→ **GOAL**: Will you arrange the stretch from the line containing "order: Sapindales" through the line containing "genus: Lissotriton" as a Markdown table with the columns No. and Entry, giving each line's row number and the line itself and leaving out any blank lines?

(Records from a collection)
========================================

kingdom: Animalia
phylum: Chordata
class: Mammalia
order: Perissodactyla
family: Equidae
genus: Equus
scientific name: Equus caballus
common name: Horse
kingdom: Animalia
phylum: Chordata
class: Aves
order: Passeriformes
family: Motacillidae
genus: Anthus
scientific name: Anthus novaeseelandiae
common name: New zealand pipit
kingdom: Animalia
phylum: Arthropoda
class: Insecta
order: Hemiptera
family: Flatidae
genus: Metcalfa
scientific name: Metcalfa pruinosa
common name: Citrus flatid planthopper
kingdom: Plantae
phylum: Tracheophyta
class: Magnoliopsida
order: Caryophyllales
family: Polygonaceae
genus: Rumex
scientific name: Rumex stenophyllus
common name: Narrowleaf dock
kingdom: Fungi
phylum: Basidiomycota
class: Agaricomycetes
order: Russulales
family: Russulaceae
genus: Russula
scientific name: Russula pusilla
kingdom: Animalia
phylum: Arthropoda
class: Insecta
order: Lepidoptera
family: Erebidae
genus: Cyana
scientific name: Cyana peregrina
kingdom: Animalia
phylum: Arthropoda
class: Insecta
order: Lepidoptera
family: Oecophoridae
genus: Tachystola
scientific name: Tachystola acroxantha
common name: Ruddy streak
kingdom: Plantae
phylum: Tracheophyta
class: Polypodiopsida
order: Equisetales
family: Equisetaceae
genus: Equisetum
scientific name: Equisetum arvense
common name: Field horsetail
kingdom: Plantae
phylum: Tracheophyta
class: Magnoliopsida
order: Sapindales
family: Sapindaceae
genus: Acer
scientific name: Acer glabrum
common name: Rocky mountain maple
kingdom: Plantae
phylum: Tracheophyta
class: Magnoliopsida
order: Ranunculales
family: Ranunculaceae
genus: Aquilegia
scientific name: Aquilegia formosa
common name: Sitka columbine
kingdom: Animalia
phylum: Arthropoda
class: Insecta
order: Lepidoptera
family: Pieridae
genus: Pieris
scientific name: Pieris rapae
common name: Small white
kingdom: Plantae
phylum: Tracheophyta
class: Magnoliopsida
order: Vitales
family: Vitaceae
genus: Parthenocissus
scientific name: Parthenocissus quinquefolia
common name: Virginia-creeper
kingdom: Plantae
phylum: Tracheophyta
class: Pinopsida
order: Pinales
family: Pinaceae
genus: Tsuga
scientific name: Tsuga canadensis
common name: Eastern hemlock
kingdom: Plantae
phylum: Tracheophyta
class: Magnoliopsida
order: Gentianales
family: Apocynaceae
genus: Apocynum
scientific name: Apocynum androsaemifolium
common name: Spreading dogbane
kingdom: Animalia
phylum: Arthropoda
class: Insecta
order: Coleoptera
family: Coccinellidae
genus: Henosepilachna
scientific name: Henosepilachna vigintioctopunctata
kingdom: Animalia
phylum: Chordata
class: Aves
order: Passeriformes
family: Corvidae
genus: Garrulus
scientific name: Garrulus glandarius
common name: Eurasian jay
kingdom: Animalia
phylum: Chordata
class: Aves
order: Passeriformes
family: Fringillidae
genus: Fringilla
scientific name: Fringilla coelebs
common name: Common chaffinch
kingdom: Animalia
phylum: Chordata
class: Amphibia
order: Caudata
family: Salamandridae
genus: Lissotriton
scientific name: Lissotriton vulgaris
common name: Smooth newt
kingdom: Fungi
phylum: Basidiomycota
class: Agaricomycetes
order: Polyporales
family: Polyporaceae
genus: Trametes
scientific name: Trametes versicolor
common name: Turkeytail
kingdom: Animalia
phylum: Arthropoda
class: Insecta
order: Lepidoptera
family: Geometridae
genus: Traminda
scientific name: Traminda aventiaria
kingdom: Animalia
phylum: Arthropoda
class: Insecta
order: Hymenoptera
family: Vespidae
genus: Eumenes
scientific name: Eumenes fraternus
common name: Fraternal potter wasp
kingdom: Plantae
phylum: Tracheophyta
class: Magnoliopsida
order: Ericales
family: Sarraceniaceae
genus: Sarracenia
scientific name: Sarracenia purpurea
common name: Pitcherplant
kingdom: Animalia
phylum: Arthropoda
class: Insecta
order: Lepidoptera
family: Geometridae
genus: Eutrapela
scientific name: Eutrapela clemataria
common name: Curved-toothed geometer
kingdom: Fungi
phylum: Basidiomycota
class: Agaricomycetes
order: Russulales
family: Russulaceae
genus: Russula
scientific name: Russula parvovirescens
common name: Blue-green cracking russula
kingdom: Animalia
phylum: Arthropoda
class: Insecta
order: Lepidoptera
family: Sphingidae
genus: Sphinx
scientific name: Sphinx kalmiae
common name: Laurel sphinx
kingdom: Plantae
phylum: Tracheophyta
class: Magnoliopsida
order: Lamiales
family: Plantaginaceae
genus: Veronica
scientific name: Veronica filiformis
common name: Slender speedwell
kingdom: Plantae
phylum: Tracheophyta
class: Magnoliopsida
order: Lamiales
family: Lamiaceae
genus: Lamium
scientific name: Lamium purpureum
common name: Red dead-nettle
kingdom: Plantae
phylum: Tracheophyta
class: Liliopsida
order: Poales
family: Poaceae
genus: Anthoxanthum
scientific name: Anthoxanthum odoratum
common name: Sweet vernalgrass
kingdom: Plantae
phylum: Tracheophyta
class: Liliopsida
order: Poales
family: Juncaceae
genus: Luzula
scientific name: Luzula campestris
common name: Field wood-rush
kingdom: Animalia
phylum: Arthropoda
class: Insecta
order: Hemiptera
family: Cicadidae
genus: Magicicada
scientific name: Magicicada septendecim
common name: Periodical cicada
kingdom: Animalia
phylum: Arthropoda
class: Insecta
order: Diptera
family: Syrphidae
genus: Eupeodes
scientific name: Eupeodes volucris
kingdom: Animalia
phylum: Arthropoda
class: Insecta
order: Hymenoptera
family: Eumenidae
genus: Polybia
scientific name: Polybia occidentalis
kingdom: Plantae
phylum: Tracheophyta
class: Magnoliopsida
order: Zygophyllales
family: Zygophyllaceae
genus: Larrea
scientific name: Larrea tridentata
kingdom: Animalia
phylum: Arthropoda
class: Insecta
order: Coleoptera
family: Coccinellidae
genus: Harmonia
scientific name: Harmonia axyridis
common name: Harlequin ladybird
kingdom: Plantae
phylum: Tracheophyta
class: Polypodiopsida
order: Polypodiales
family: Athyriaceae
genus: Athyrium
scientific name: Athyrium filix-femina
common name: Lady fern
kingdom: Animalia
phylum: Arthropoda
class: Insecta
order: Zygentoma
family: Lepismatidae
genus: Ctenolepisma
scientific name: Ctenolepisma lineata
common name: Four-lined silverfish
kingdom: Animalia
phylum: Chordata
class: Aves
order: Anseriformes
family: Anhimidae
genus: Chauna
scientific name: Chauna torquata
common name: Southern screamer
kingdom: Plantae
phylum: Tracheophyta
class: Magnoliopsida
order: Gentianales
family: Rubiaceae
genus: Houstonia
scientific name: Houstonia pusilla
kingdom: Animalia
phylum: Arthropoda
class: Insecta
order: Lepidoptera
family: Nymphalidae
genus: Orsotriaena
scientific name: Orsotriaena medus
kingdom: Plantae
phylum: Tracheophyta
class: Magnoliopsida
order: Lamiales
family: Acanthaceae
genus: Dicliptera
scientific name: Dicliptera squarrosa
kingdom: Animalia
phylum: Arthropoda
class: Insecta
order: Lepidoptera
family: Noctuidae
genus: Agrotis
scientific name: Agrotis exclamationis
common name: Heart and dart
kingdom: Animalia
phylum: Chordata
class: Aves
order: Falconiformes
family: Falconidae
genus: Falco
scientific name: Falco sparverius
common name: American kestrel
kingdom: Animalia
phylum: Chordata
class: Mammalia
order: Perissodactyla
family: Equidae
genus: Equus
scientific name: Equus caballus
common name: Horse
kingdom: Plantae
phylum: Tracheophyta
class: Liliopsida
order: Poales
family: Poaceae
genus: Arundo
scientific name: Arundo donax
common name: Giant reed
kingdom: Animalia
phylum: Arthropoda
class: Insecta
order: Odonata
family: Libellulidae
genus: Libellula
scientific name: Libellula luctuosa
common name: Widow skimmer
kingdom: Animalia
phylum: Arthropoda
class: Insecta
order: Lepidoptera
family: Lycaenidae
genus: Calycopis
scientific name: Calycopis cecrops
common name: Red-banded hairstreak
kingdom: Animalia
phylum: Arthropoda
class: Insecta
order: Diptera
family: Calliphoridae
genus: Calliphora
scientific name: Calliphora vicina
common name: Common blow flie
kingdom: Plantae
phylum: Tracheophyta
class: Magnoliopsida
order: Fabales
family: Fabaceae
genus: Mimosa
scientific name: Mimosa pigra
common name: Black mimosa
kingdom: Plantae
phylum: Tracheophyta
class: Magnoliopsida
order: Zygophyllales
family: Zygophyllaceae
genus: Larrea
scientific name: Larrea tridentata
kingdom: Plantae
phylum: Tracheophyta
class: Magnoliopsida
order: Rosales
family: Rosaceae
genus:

========================================

→ **RESULT OF THIS TASK**:
| No. | Entry |
|---|---|
| 1 | order: Sapindales |
| 2 | family: Sapindaceae |
| 3 | genus: Acer |
| 4 | scientific name: Acer glabrum |
| 5 | common name: Rocky mountain maple |
| 6 | kingdom: Plantae |
| 7 | phylum: Tracheophyta |
| 8 | class: Magnoliopsida |
| 9 | order: Ranunculales |
| 10 | family: Ranunculaceae |
| 11 | genus: Aquilegia |
| 12 | scientific name: Aquilegia formosa |
| 13 | common name: Sitka columbine |
| 14 | kingdom: Animalia |
| 15 | phylum: Arthropoda |
| 16 | class: Insecta |
| 17 | order: Lepidoptera |
| 18 | family: Pieridae |
| 19 | genus: Pieris |
| 20 | scientific name: Pieris rapae |
| 21 | common name: Small white |
| 22 | kingdom: Plantae |
| 23 | phylum: Tracheophyta |
| 24 | class: Magnoliopsida |
| 25 | order: Vitales |
| 26 | family: Vitaceae |
| 27 | genus: Parthenocissus |
| 28 | scientific name: Parthenocissus quinquefolia |
| 29 | common name: Virginia-creeper |
| 30 | kingdom: Plantae |
| 31 | phylum: Tracheophyta |
| 32 | class: Pinopsida |
| 33 | order: Pinales |
| 34 | family: Pinaceae |
| 35 | genus: Tsuga |
| 36 | scientific name: Tsuga canadensis |
| 37 | common name: Eastern hemlock |
| 38 | kingdom: Plantae |
| 39 | phylum: Tracheophyta |
| 40 | class: Magnoliopsida |
| 41 | order: Gentianales |
| 42 | family: Apocynaceae |
| 43 | genus: Apocynum |
| 44 | scientific name: Apocynum androsaemifolium |
| 45 | common name: Spreading dogbane |
| 46 | kingdom: Animalia |
| 47 | phylum: Arthropoda |
| 48 | class: Insecta |
| 49 | order: Coleoptera |
| 50 | family: Coccinellidae |
| 51 | genus: Henosepilachna |
| 52 | scientific name: Henosepilachna vigintioctopunctata |
| 53 | kingdom: Animalia |
| 54 | phylum: Chordata |
| 55 | class: Aves |
| 56 | order: Passeriformes |
| 57 | family: Corvidae |
| 58 | genus: Garrulus |
| 59 | scientific name: Garrulus glandarius |
| 60 | common name: Eurasian jay |
| 61 | kingdom: Animalia |
| 62 | phylum: Chordata |
| 63 | class: Aves |
| 64 | order: Passeriformes |
| 65 | family: Fringillidae |
| 66 | genus: Fringilla |
| 67 | scientific name: Fringilla coelebs |
| 68 | common name: Common chaffinch |
| 69 | kingdom: Animalia |
| 70 | phylum: Chordata |
| 71 | class: Amphibia |
| 72 | order: Caudata |
| 73 | family: Salamandridae |
| 74 | genus: Lissotriton |